There was a great article in FFW #78 (Sep/Oct 1989) p.69, (Tuning-Up Your Tablesaw by Mark Duginske) on dialing in a Rockwell bench TS very similar to yours. I used that article to refurbish and tune up an older Rockwell Model 10 CS with very nice results. I used the saw for over 15 years with no additional adjustment.

Archer Yates
05-23-2010, 4:23 PM
I want to thank all for the help they have offered ,your advice is invaluable.
Learning from others is one of the most rewarding benefits of searching solutions to common problems.

Archer Yates
05-30-2010, 11:35 AM
I have learned a lot from my process to correct the misalignment of saw blade and miter slots. If you lie down on the floor and look up you with see the 4 bolts that hold the front and rear trunnions to the table saw top. Each of the bolts are 5/16 in much larger hole of the trunnions. Uneven stresses in any one of the bolts can effect the movement of the saw blade.
Since we really can't get much force on the front trunnions we try to work on the rear.

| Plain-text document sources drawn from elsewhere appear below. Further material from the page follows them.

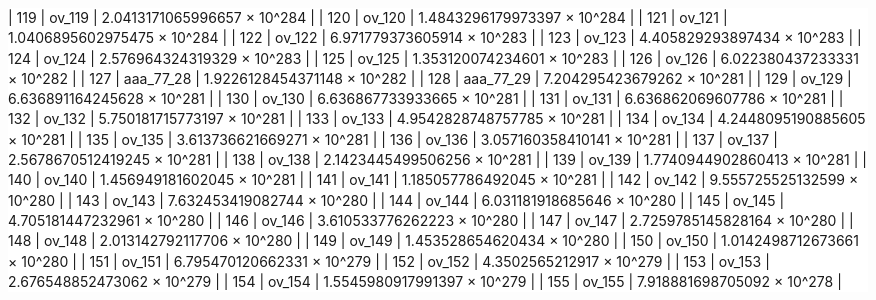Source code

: | 119 | ov_119 | 2.0413171065996657 × 10^284 |
| 120 | ov_120 | 1.4843296179973397 × 10^284 |
| 121 | ov_121 | 1.0406895602975475 × 10^284 |
| 122 | ov_122 | 6.971779373605914 × 10^283 |
| 123 | ov_123 | 4.405829293897434 × 10^283 |
| 124 | ov_124 | 2.576964324319329 × 10^283 |
| 125 | ov_125 | 1.353120074234601 × 10^283 |
| 126 | ov_126 | 6.022380437233331 × 10^282 |
| 127 | aaa_77_28 | 1.9226128454371148 × 10^282 |
| 128 | aaa_77_29 | 7.204295423679262 × 10^281 |
| 129 | ov_129 | 6.636891164245628 × 10^281 |
| 130 | ov_130 | 6.636867733933665 × 10^281 |
| 131 | ov_131 | 6.636862069607786 × 10^281 |
| 132 | ov_132 | 5.750181715773197 × 10^281 |
| 133 | ov_133 | 4.9542828748757785 × 10^281 |
| 134 | ov_134 | 4.2448095190885605 × 10^281 |
| 135 | ov_135 | 3.613736621669271 × 10^281 |
| 136 | ov_136 | 3.057160358410141 × 10^281 |
| 137 | ov_137 | 2.5678670512419245 × 10^281 |
| 138 | ov_138 | 2.1423445499506256 × 10^281 |
| 139 | ov_139 | 1.7740944902860413 × 10^281 |
| 140 | ov_140 | 1.456949181602045 × 10^281 |
| 141 | ov_141 | 1.185057786492045 × 10^281 |
| 142 | ov_142 | 9.555725525132599 × 10^280 |
| 143 | ov_143 | 7.632453419082744 × 10^280 |
| 144 | ov_144 | 6.031181918685646 × 10^280 |
| 145 | ov_145 | 4.705181447232961 × 10^280 |
| 146 | ov_146 | 3.610533776262223 × 10^280 |
| 147 | ov_147 | 2.7259785145828164 × 10^280 |
| 148 | ov_148 | 2.013142792117706 × 10^280 |
| 149 | ov_149 | 1.453528654620434 × 10^280 |
| 150 | ov_150 | 1.0142498712673661 × 10^280 |
| 151 | ov_151 | 6.795470120662331 × 10^279 |
| 152 | ov_152 | 4.3502565212917 × 10^279 |
| 153 | ov_153 | 2.676548852473062 × 10^279 |
| 154 | ov_154 | 1.5545980917991397 × 10^279 |
| 155 | ov_155 | 7.918881698705092 × 10^278 |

To test alignment I used a round head brass screw in the end of a 3/4 by 3/4 inch piece or hardwood that was attached to a plywood sub-fence on my miter gauge. I had to use a lot of brass shim stock to make sure there was no play in the miter gauge and the slot. I never could get my dial indicator set up satisfactorily.
The best thing I did was to remove the motor. Its a lot easier to move the trunnions without the weight of the motor. I tried the Pals but they were a disappointment. I finally used an Irwin quick clamp between the motor hanger and the side of the saw to move the blade over to correct position. Then without removing the clamp, I gradually tighten all bolts in a crisscross pattern. I did tighten the set screws of the PALS unit in hopes it would help hold in position. The set screw looked like a 10-32 but was not quite the same. On the left side the screw was too short to reach trunnion body with the lock nut ,so I had to remove the lock nut. Since I could not duplicate the set screw ,I could not get a replacement. I have both metric and USA screw checkers and their screw would not match up to what I had.
Then I released the clamp. All seems to be within .005 of an inch as determined by feeler gauge.